US 12,360,272 B2
Cascaded machine-learning workflow for salt seismic interpretation
Anisha Kaul, Houston, TX (US); Cen Li, Missouri City, TX (US); Hiren Maniar, Houston, TX (US); and Aria Abubakar, Sugar Land, TX (US)
Assigned to SCHLUMBERGER TECHNOLOGY CORPORATION, Sugar Land, TX (US)
Appl. No. 17/252,484
Filed by Schlumberger Technology Corporation, Sugar Land, TX (US)
PCT Filed Jun. 26, 2019, PCT No. PCT/US2019/039160
§ 371(c)(1), (2) Date Dec. 15, 2020,
PCT Pub. No. WO2020/009850, PCT Pub. Date Jan. 9, 2020.
Claims priority of provisional application 62/694,404, filed on Jul. 5, 2018.
Prior Publication US 2021/0270983 A1, Sep. 2, 2021
Int. Cl.

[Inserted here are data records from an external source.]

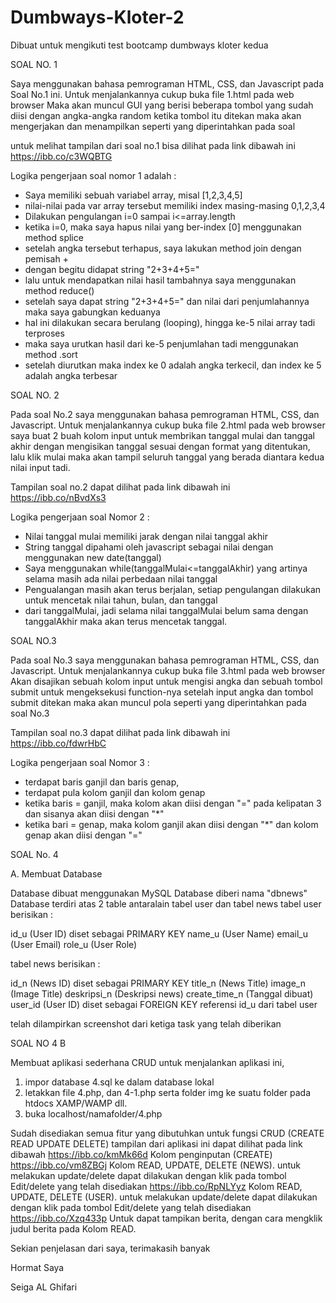 # Dumbways-Kloter-2
Dibuat untuk mengikuti test bootcamp dumbways kloter kedua

SOAL NO. 1

Saya menggunakan bahasa pemrograman HTML, CSS, dan Javascript pada Soal No.1 ini.
Untuk menjalankannya cukup buka file 1.html pada web browser
Maka akan muncul GUI yang berisi beberapa tombol yang sudah diisi dengan angka-angka random
ketika tombol itu ditekan maka akan mengerjakan dan menampilkan seperti yang diperintahkan pada soal

untuk melihat tampilan dari soal no.1 bisa dilihat pada link dibawah ini
https://ibb.co/c3WQBTG

Logika pengerjaan soal nomor 1 adalah :
- Saya memiliki sebuah variabel array, misal [1,2,3,4,5]
- nilai-nilai pada var array tersebut memiliki index masing-masing 0,1,2,3,4
- Dilakukan pengulangan i=0 sampai i<=array.length
- ketika i=0, maka saya hapus nilai yang ber-index [0] menggunakan method splice
- setelah angka tersebut terhapus, saya lakukan method join dengan pemisah +
- dengan begitu didapat string "2+3+4+5="
- lalu untuk mendapatkan nilai hasil tambahnya saya menggunakan method reduce()
- setelah saya dapat string "2+3+4+5=" dan nilai dari penjumlahannya maka saya gabungkan keduanya
- hal ini dilakukan secara berulang (looping), hingga ke-5 nilai array tadi terproses
- maka saya urutkan hasil dari ke-5 penjumlahan tadi menggunakan method .sort
- setelah diurutkan maka index ke 0 adalah angka terkecil, dan index ke 5 adalah angka terbesar

SOAL NO. 2

Pada soal No.2 saya menggunakan bahasa pemrograman HTML, CSS, dan Javascript.
Untuk menjalankannya cukup buka file 2.html pada web browser
saya buat 2 buah kolom input untuk membrikan tanggal mulai dan tanggal akhir
dengan mengisikan tanggal sesuai dengan format yang ditentukan, lalu klik mulai
maka akan tampil seluruh tanggal yang berada diantara kedua nilai input tadi.

Tampilan soal no.2 dapat dilihat pada link dibawah ini
https://ibb.co/nBvdXs3

Logika pengerjaan soal Nomor 2 :
- Nilai tanggal mulai memiliki jarak dengan nilai tanggal akhir
- String tanggal dipahami oleh javascript sebagai nilai dengan menggunakan new date(tanggal)
- Saya menggunakan while(tanggalMulai<=tanggalAkhir) yang artinya selama masih ada nilai perbedaan nilai tanggal
- Pengualangan masih akan terus berjalan, setiap pengulangan dilakukan untuk mencetak nilai tahun, bulan, dan tanggal
- dari tanggalMulai, jadi selama nilai tanggalMulai belum sama dengan tanggalAkhir maka akan terus mencetak tanggal.


SOAL NO.3

Pada soal No.3 saya menggunakan bahasa pemrograman HTML, CSS, dan Javascript.
Untuk menjalankannya cukup buka file 3.html pada web browser
Akan disajikan sebuah kolom input untuk mengisi angka
dan sebuah tombol submit untuk mengeksekusi function-nya
setelah input angka dan tombol submit ditekan
maka akan muncul pola seperti yang diperintahkan pada soal No.3

Tampilan soal no.3 dapat dilihat pada link dibawah ini
https://ibb.co/fdwrHbC

Logika pengerjaan soal Nomor 3 :
- terdapat baris ganjil dan baris genap,
- terdapat pula kolom ganjil dan kolom genap
- ketika baris = ganjil, maka kolom akan diisi dengan "=" pada kelipatan 3 dan sisanya akan diisi dengan "*"
- ketika bari = genap, maka kolom ganjil akan diisi dengan "*" dan kolom genap akan diisi dengan "="

SOAL No. 4

A. Membuat Database

Database dibuat menggunakan MySQL
Database diberi nama "dbnews"
Database terdiri atas 2 table
antaralain tabel user dan tabel news
tabel user berisikan :

id_u (User ID) diset sebagai PRIMARY KEY
name_u (User Name)
email_u (User Email)
role_u (User Role)

tabel news berisikan :

id_n (News ID) diset sebagai PRIMARY KEY
title_n (News Title)
image_n (Image Title)
deskripsi_n (Deskripsi news)
create_time_n (Tanggal dibuat)
user_id (User ID) diset sebagai FOREIGN KEY referensi id_u dari tabel user

telah dilampirkan screenshot dari ketiga task yang telah diberikan

SOAL NO 4 B

Membuat aplikasi sederhana CRUD
untuk menjalankan aplikasi ini,
1. impor database 4.sql ke dalam database lokal
2. letakkan file 4.php, dan 4-1.php serta folder img ke suatu folder pada htdocs XAMP/WAMP dll.
3. buka localhost/namafolder/4.php

Sudah disediakan semua fitur yang dibutuhkan untuk fungsi CRUD (CREATE READ UPDATE DELETE)
tampilan dari aplikasi ini dapat dilihat pada link dibawah
https://ibb.co/kmMk66d Kolom penginputan (CREATE)
https://ibb.co/vm8ZBGj Kolom READ, UPDATE, DELETE (NEWS). untuk melakukan update/delete dapat dilakukan dengan klik pada tombol Edit/delete yang telah disediakan
https://ibb.co/RpNLYyz Kolom READ, UPDATE, DELETE (USER). untuk melakukan update/delete dapat dilakukan dengan klik pada tombol Edit/delete yang telah disediakan
https://ibb.co/Xzq433p Untuk dapat tampikan berita, dengan cara mengklik judul berita pada Kolom READ.


Sekian penjelasan dari saya, terimakasih banyak

Hormat Saya


Seiga AL Ghifari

G06G 7/48 (2006.01); G01V 1/30 (2006.01); G01V 1/50 (2006.01); G06N 20/00 (2019.01)
CPC G01V 1/302 (2013.01) [G01V 1/50 (2013.01); G06N 20/00 (2019.01); G01V 2210/1234 (2013.01); G01V 2210/64 (2013.01)] 20 Claims
OG exemplary drawing
 
1. A method, comprising:
training a first machine learning model using data from a crossline direction and an inline direction of a seismic volume;
determining, using the first machine learning model, a top of salt (TOS) surface in the seismic volume based on crossline direction slices of the seismic volume and inline direction slices of the seismic volume;
determining a binary mask based upon the determined TOS surface;
initializing training data of the seismic volume based on output from the trained first machine learning model;
determining a depth in the seismic volume above which a predicted salt surface has a predetermined level of clarity;
sampling seismic data in the seismic volume in a depth direction to obtain a training seismic slice, wherein the training seismic slice includes information from the crossline direction, the inline direction, and the depth direction;
sampling the binary mask in the depth direction to obtain a mask slice;
selecting a first coordinate in the training seismic slice to produce a first tile;
selecting a second coordinate in the mask slice to produce a second tile;
updating the training data of the seismic volume based upon the first tile and the second tile;
training a second machine learning model using the updated training data;
determining, using the second machine learning model, a presence of a salt body in an evaluation seismic slice;
generating, by the second machine learning model, a three-dimensional (3D) model of a subterranean formation with the salt body delineated in the seismic volume;
displaying the 3D model of the subterranean formation with the salt body in the seismic volume;
determining, based on the 3D model of the subterranean formation, fluid flow characteristics of a reservoir in a field of the subterranean formation; and
controlling, based on the 3D model of the subterranean formation, drilling in the reservoir.